第180話:悪臭とミラ
俺は後ろで震えている三人の女たちへと視線を向けた。
「……イリス。あの三人、この状況でパニックになって叫んだりしないだろうね?」
俺が小声で尋ねると、イリスは無表情のままコクリと頷いた。
「ご安心ください、ヘンドリック様。彼女たちには、私が『実戦向けの調整』を施しますので」
そう言うと、イリスはメイド服のポケットから、銀色に鈍く光る三つの腕輪を取り出し、三人の女たちへと無造作に放り投げた。
「ひっ……こ、これは……?」
「ヘンドリック様が以前、予備として作成されていた魔道具です。魔力消費の軽減と、魔力自動回復の促進効果が付与されています。直ちに装備しなさい」
イリスの冷徹な命令に、三人は慌てて腕輪を身に着ける。
「あなた方は、魔力消費の激しいレベル10の魔法を大艦巨砲主義で撃つことしか脳がない、極めて燃費の悪い欠陥品です。それでは数発撃てばすぐに魔力枯渇で足手まといになります」
「うぅ……っ」
「ですが、その魔道具があれば、数発程度なら余分に魔法が撃てるはずです。最悪の場合、あなたたちには敵の的として最低限の仕事をしてもらいますから、せいぜい魔力管理には気を付けることですね」
イリスの容赦のない、しかし極めて実用的なスパルタ指導に、三人は涙目で何度も首を縦に振った。
『……相変わらず、イリスの裏方管理術は徹底してるなぁ』
俺が内心で苦笑していると、不意に風向きが変わった。
広場の方から、血と、泥と、そして限界まで酷使されて焼き切れた魔石の、ひどく不快な焦げ臭さが鼻を突く。
「……っ!」
その瞬間、俺の右隣にいたミラが、耐えきれないというように俺の胸元に顔をうずめてきた。
「ボ、ボス……っ。
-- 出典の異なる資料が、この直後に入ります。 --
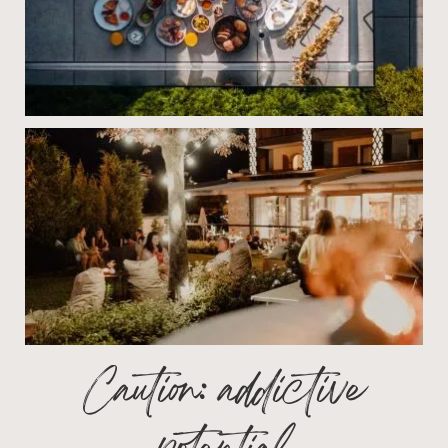
Caution: addictive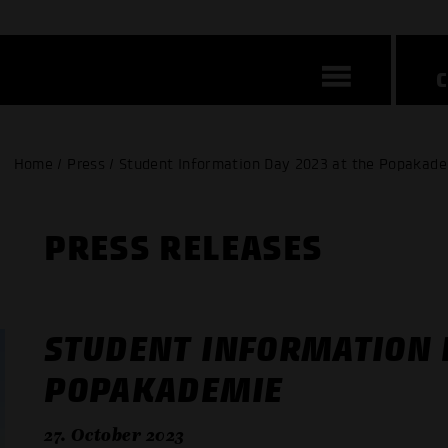
Home / Press / Student Information Day 2023 at the Popakad
PRESS RELEASES
STUDENT INFORMATION D
POPAKADEMIE
27. October 2023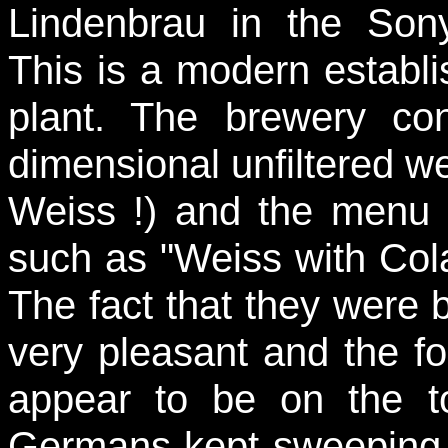
Lindenbrau in the Son
This is a modern establi
plant. The brewery co
dimensional unfiltered we
Weiss !) and the menu h
such as "Weiss with Col
The fact that they were
very pleasant and the f
appear to be on the to
Germans kept sweeping i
ダメだ、この匂い、耐えられないんだゾ……鼻が曲がりそうだゾ……」
獣人族であるミラの嗅覚は、人間の比ではない。俺たちでも顔をしかめたくなるような死と鉄の匂いは、彼女にとって暴力に等しいストレスなのだろう。
俺の服の胸元をギュッと掴み、ガタガタと震えるミラ。
「……仕方ないな。少しだけ我慢しておいで」
俺はミラのしなやかな背中に腕を回し、安心させるようにギュッと抱きしめた。
「んぅ……ボ、ボス……?」
「【浄化】」
ミラを抱きしめたまま、俺は小さくスキルを呟いた。
俺の所持している【浄化】スキルは本来レベル1だが、今身に着けている特製の魔道具の効果により、実質的にレベル3相当の出力まで底上げされている。
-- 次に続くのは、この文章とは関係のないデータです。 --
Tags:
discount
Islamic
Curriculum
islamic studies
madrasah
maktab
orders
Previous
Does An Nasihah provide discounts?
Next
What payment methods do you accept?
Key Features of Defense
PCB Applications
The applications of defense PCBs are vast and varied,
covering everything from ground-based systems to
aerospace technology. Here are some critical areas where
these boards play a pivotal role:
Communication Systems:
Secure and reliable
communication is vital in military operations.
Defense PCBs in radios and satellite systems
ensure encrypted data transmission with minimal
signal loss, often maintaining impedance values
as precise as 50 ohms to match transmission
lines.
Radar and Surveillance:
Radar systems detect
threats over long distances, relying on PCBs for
俺はそこに、全快している自身の莫大な魔力タンクを直接接続し、湯水のように魔力を流し込み続けた。
シュァァァ……ッ!
俺たちを中心に、目に見えない清浄な空気のドームが展開される。
漂っていた血と焦げた魔石の悪臭が、俺たちの周囲数メートルから完全に消え去り、まるで新緑の森の朝のような澄み切った空気に包まれた。
「ぷはっ……! あ、空気が美味しいんだゾ! ボスの匂いもして、すっごく落ち着くんだゾ……!」
ミラがパッと顔を輝かせ、俺の胸にさらにグリグリと顔を擦り付けてくる。
「……ヘンドリック様。いくらなんでも、広範囲の空間浄化を常時展開し続けるなど、魔力の無駄遣いにもほどがありますわよ?」
「そうだぞ、閣下。空気清浄のために魔力を垂れ流すなど、常人のやることではない」
エリーゼとサンネが、呆れたような、それでいて俺の胸に抱き着いているミラに対して明確な嫉妬の目を向けながらジト目で睨んでくる。
「いや、ミラのコンディションが落ちたら前衛の要が崩れるからね。これくらいは裏方として当然のサポートだよ」
俺が涼しい顔で答えると、最後尾の魔王が豪快に吹き出した。
「がはははっ! 相変わらずおっさんの魔力の使い方はデタラメだぜ! だが、そういう過保護なところ、アタシは嫌いじゃないぜ!」
広場では、使い捨ての怪人たちが悲壮な呻き声を上げている。
だが、俺たち『黎明の森』の周囲だけは、完全に緊張感の欠落した、過保護でラブコメな空気が充満していた。
「あぁ、助かります……。さすがはヘンドリック様の魔法、命の洗濯ですね……っ」
血と焦げた魔石の悪臭から解放され、闇の商人がフラフラと清浄な空気のドーム内へと身を寄せようとした、その時だった。
足元の木の根に躓き、商人の体が大きく前のめりに倒れかける。